Das ist verständlich - schließlich sind Eltern und Lehrer aufgebracht, wenn sie vom angeblichen Ende ihrer unfreiwillig in den Kampf um die Düsseldorfer Macht hineingezogenen Schule hören. Natürlich will keine mögliche Düsseldorfer Koalition Schulen schließen. Aber jetzt beginnt die heiße Phase im NRW-Wahlkampf und nun soll die Bildung die Diskussion beherrschen. Bislang geht es im nordrhein-westfälischen Wahlkampf nur um mögliche Koalitionen.
Schockwelle bis Berlin
Tatsächlich bestimmte die Debatte um ein mögliches schwarz-grünes Bündnis den bisherigen Wahlkampf. Schließlich ist der Ausgang völlig offen: Weder die regierende schwarz-gelbe Koalition noch eine rot-grüne Koalition hätten an Rhein und Ruhr zurzeit eine Mehrheit. Klar ist nur: Die kommende Düsseldorfer Regierung wird die Berliner Politik über die neuen Mehrheiten im Bundesrat durcheinanderwürfeln. Düsseldorf wird sich wie eine Schockwelle durch die Republik ziehen.
Robert Zion kann das K-Wort nicht mehr hören. "Jetzt wollen wir über Inhalte reden", sagt der Gelsenkirchener Grüne. Seitdem er 2007 mit einer fulminanten Rede auf einem Bundesparteitag seine Partei überraschend gegen den Afghanistan-Krieg aufbrachte, gilt der Parteilinke als Stimme der Basis. Und die hat von den täglich neuen politischen Farbenspielen an Rhein und Ruhr genug. Längst haben alle Parteien eine Sofort-Programm für de Zeit nach einem Sieg in der Tasche. "Wir wollen die Studiengebühren von 500 Euro pro Semester wieder abschaffen", sagt Zion.
Der Ton wird rauer
Außerdem sollen die Schüler bis zum Ende der zehnten Klasse gemeinsam lernen. "In der Bildung gibt es unüberbrückbare Unterschiede zwischen CDU und Grünen. Das Gerede über Schwarz-Grün ist eine reine Kopfgeburt von Parteistrategen", sagt Zion.

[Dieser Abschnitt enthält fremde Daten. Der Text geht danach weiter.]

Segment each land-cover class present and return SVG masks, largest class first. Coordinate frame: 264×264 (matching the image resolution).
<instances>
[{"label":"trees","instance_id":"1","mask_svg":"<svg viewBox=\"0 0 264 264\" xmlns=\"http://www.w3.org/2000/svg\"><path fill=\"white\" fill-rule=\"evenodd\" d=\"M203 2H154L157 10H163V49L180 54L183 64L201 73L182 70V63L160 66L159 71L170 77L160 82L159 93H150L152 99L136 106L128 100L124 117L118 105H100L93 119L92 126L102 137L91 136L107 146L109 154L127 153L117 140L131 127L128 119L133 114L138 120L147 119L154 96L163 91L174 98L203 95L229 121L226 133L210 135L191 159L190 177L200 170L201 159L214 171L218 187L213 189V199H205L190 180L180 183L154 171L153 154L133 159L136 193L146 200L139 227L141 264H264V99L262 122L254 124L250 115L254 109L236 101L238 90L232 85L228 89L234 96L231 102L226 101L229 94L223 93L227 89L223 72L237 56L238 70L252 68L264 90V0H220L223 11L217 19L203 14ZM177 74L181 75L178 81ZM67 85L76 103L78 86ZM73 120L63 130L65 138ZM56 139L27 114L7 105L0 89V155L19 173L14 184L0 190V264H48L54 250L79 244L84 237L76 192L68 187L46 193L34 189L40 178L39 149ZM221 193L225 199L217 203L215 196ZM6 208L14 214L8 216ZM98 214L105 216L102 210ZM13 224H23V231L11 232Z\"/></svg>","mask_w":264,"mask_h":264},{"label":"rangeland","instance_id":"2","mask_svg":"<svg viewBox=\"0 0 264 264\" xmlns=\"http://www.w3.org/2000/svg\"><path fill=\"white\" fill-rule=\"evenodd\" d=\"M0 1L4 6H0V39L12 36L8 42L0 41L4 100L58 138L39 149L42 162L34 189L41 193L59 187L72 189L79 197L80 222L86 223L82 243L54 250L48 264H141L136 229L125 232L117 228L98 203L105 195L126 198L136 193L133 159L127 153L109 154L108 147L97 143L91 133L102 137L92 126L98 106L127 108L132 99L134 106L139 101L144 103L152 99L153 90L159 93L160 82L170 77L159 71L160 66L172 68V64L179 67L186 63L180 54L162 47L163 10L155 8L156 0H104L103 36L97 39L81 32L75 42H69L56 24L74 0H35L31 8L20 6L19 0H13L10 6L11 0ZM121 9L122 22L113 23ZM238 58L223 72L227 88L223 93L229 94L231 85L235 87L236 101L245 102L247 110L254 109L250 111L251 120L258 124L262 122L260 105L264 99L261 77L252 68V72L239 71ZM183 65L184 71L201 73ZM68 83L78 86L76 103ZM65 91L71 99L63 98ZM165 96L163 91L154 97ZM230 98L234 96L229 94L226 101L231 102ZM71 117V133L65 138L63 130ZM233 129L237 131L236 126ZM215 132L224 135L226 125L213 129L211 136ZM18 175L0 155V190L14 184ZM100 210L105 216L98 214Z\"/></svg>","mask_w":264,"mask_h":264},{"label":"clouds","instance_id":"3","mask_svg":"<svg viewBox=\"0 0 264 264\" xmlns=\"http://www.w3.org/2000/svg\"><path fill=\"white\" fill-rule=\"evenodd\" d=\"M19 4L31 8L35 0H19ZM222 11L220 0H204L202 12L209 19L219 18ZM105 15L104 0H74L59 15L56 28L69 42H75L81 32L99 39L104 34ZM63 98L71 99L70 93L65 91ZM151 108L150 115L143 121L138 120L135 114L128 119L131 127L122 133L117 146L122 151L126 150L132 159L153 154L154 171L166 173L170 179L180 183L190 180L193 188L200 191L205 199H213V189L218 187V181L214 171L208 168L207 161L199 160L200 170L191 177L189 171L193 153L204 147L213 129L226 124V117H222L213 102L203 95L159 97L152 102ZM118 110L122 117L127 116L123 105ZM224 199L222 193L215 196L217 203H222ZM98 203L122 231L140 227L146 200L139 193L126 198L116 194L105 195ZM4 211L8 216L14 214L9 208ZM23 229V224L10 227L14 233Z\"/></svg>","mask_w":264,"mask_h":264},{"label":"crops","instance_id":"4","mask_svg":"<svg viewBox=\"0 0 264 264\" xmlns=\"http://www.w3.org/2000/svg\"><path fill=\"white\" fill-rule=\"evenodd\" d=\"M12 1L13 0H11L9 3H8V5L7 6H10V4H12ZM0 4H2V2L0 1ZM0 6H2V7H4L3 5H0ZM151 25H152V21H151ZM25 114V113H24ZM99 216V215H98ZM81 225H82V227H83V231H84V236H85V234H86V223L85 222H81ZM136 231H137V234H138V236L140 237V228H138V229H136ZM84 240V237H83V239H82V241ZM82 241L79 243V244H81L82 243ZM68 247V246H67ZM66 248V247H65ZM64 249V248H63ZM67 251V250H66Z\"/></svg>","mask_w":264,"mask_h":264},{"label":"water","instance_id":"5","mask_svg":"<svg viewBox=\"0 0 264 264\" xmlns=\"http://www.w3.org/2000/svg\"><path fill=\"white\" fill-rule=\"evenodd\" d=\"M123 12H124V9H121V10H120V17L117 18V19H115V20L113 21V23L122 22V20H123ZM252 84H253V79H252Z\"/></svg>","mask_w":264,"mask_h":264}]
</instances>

Wenn die ruhige Osterzeit vorüber ist, werden die Bundeschefs aller Parteien durch NRW reisen. Gregor Gysi spricht auf dem Dortmunder Marktplatz, Sigmar Gabriel und Angela Merkel geben sich mit Guido Westerwelle die Klinke in die Hand. Und der Ton wird rauer. Seit Ministerpräsident Jürgen Rüttgers (CDU) wegen der Sponsoring-Affäre Sympathiepunkte verlor, kann er sich keinen Wahlkampf mehr auf leisen Sohlen leisten.
Wie der Grüne Zion will auch die CDU über das Thema Bildung Wählerinnen und Wähler gewinnen. Als eine der wenigen Unions-Landesverbände hält der nordrhein-westfälische starr am viergliedrigen Schulsystem fest, nur in Ausnahmefällen hat das konservative Schulministerium bislang sogenannte Verbundschulen zugelassen. Die frühe Einsortierung von Grundschülern soll auch in einer potenziellen nächsten Legislaturperiode bestehen bleiben. Alle anderen Parteien, auch die mitregierenden Liberalen, wollen dagegen neue Verbundschulen zulassen. Möglicherweise werden sich viele Wahlkämpfer in den kommenden Wochen auf dem Pausenhof treffen.